José Roberto Peres
Dois artigos atrás, nesta mesma seção, discutimos algumas alternativas para a substituição do farelo de soja, que há algum tempo vem sendo cotado a preços exorbitantes. Naquela ocasião a uréia não foi incluída entre os possíveis substitutos.
Um trabalho recentemente publicado mostra que ela pode ser ótimo substituto parcial do farelo de soja para vacas em final de lactação, seja na sua forma pura, ou extrusada com uma fonte de amido (amiréia).
O experimento, de 60 dias de duração, foi conduzido por pesquisadores da ESALQ, em Piracicaba, e utilizou 27 vacas multíparas e 12 vacas primíparas da raça holandesa, com média de 200 dias em lactação e produção de 22 kg de leite no início do período experimental. Todas receberam injeções de somatrotopina bovina a cada 14 dias.
As dietas podem ser observadas na tabela 1. A uréia (adubo tradicional) foi incluída na proporção de 2% da matéria seca da dieta (ou seu equivalente na forma de amiréia) em substituição a parte do farelo de soja. É importante destacar que, considerando-se a quantidade de dieta consumida (cerca de 15 kg/vaca/dia - tabela 2), cada vaca consumiu cerca de 300 gramas de uréia por dia. As dietas eram isoprotéicas e isoenergéticas. Após 40 dias de experimento as dietas foram reformuladas, com diminuição nos teores de proteína e energia, em função da produção de leite dos animais.
Tabela 1: Composição das dietas experimentais
Adaptado de: Carmo et al. (2001)
Os resultados podem ser observados na tabela 2. Os autores afirmam que o consumo de matéria seca, apesar de não ter sido avaliado estatisticamente, uma vez que foi avaliado por grupo de animais, e não individualmente, foi numericamente maior para o tratamento com amiréia.
A produção de leite foi maior (P<0,05) para o tratamento com amiréia, intermediária para o farelo de soja e inferior para a uréia. Entretanto não houve diferença entre os tratamentos de amiréia e uréia quando se avaliou a produção corrigida para 3,5% de gordura, já que o teor e produção de gordura do leite das vacas tratadas com uréia foi superior. Os autores sugerem que esta maior produção de gordura provavelmente foi efeito do poder tamponante da uréia.
Tabela 2: Parâmetros avaliados nos diferentes tratamentos
Adaptado de: Carmo et al. (2001)
O teor de proteína do leite foi significativamente maior (P<0,05) para o tratamento com uréia, e a produção de proteína do leite não foi afetada pelos tratamentos.
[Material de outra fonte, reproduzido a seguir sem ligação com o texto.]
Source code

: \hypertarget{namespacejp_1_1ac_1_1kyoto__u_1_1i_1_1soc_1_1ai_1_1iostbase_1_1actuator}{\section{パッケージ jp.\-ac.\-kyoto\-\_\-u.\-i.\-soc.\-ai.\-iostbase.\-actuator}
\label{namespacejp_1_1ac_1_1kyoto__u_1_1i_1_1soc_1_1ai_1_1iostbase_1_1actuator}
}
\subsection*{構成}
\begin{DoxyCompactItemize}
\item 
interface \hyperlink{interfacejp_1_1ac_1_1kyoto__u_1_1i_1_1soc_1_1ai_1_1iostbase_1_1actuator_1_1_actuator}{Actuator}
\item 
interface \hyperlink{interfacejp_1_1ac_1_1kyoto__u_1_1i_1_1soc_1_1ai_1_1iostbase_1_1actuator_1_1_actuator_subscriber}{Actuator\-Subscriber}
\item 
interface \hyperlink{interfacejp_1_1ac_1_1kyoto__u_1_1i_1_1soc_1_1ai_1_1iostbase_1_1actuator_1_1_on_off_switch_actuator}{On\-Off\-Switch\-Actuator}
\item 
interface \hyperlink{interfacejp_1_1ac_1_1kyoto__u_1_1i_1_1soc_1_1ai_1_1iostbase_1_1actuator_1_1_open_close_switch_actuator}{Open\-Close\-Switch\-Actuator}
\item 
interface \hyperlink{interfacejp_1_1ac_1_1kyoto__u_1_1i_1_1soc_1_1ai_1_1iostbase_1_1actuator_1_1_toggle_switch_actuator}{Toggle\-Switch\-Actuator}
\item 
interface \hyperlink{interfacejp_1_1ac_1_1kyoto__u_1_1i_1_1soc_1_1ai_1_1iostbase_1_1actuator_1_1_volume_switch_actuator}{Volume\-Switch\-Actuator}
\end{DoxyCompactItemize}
O teor e produção de lactose foi semelhante para os tratamentos com farelo de soja e amiréia, que por sua vez foram superiores à uréia. O teor de sólidos do leite foi maior (P<0,05) para o tratamento com uréia, enquanto a produção total de sólidos não diferiu entre os tratamentos com amiréia e uréia, sendo inferior para o farelo de soja.
Os autores concluem que a suplementação com as fontes de nitrogênio não protéico em substituição ao farelo de soja resultou em melhora no desempenho animal, medido na forma de maior produção de leite corrigido para 3,5% de gordura.
Comentário do autor: Estes dados apontam uma boa alternativa para estes tempos de custos altos. Os níveis de uréia aqui utilizados são bastante elevados e não se pode esquecer dos cuidados necessários ao uso da uréia (especialmente adaptação gradual dos animais). Também é importante observar nas dietas que, para que estes resultados fossem possíveis, foi feita a complementação energética das dietas com uréia (neste caso com raspas de mandioca), para compensar a energia menor resultante da substituição do farelo de soja. Por último, as fontes energéticas utilizadas (polpa de citros e raspa de mandioca) caracterizam-se por sua rápida degradação ruminal, o que faz delas bons complementos à uréia, proteína solúvel no rúmen (há sincronia na disponibilidade da energia dos alimentos e do nitrogênio da uréia). Sendo assim, a utilização da uréia é possível neste tipo de situação, mas não dispensa cuidados de formulação e manejo nutricional.
Fonte: Carmo, C.A et. Al. 2001. Substituição do farelo de soja por uréia ou amiréia em dietas para vacas leiteiras em final de lactação. In: Anais da 38a Reunião Anual da Sociedade Brasileira de Zootecnia. Piracicaba - SP.